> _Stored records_

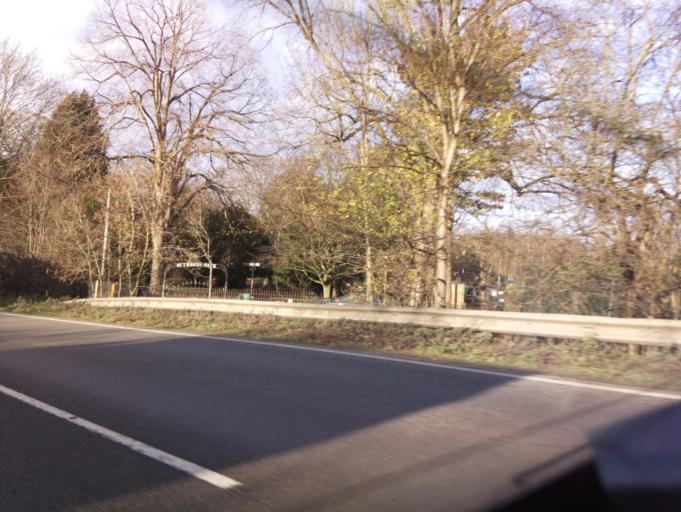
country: GB
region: England
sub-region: Staffordshire
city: Burton upon Trent
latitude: 52.8147
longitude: -1.6545
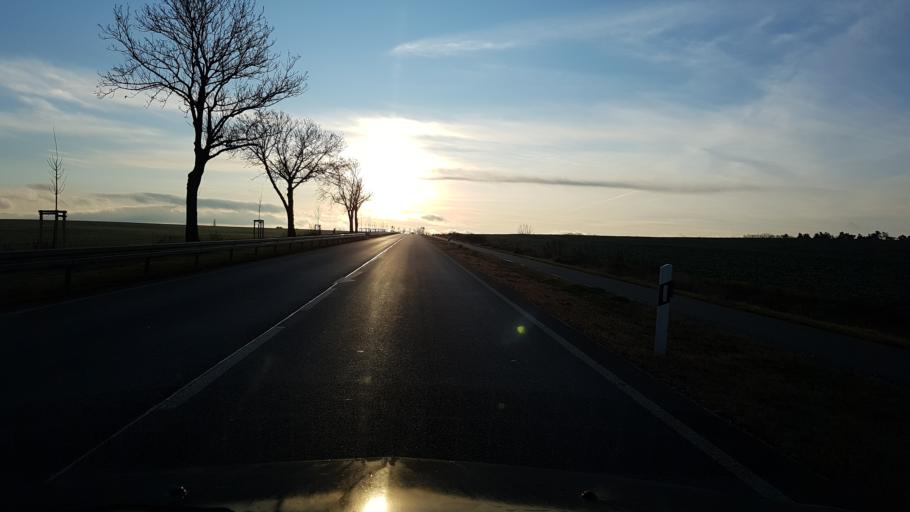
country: DE
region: Saxony
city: Radibor
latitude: 51.2334
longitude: 14.3740
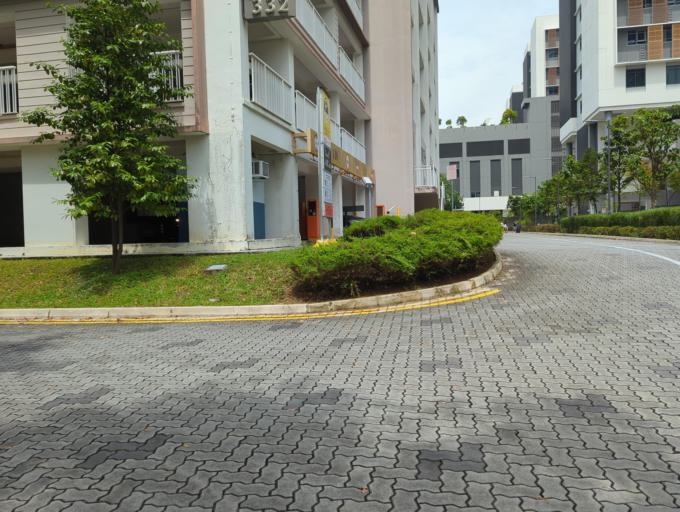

> _TASK DESCRIPTION_
Please format all of the material above as a numbered list of its lines, omitting blank lines and the pictures.

> _THE OUTPUT_
1. country: GB
2. region: England
3. sub-region: Staffordshire
4. city: Burton upon Trent
5. latitude: 52.8147
6. longitude: -1.6545
7. country: DE
8. region: Saxony
9. city: Radibor
10. latitude: 51.2334
11. longitude: 14.3740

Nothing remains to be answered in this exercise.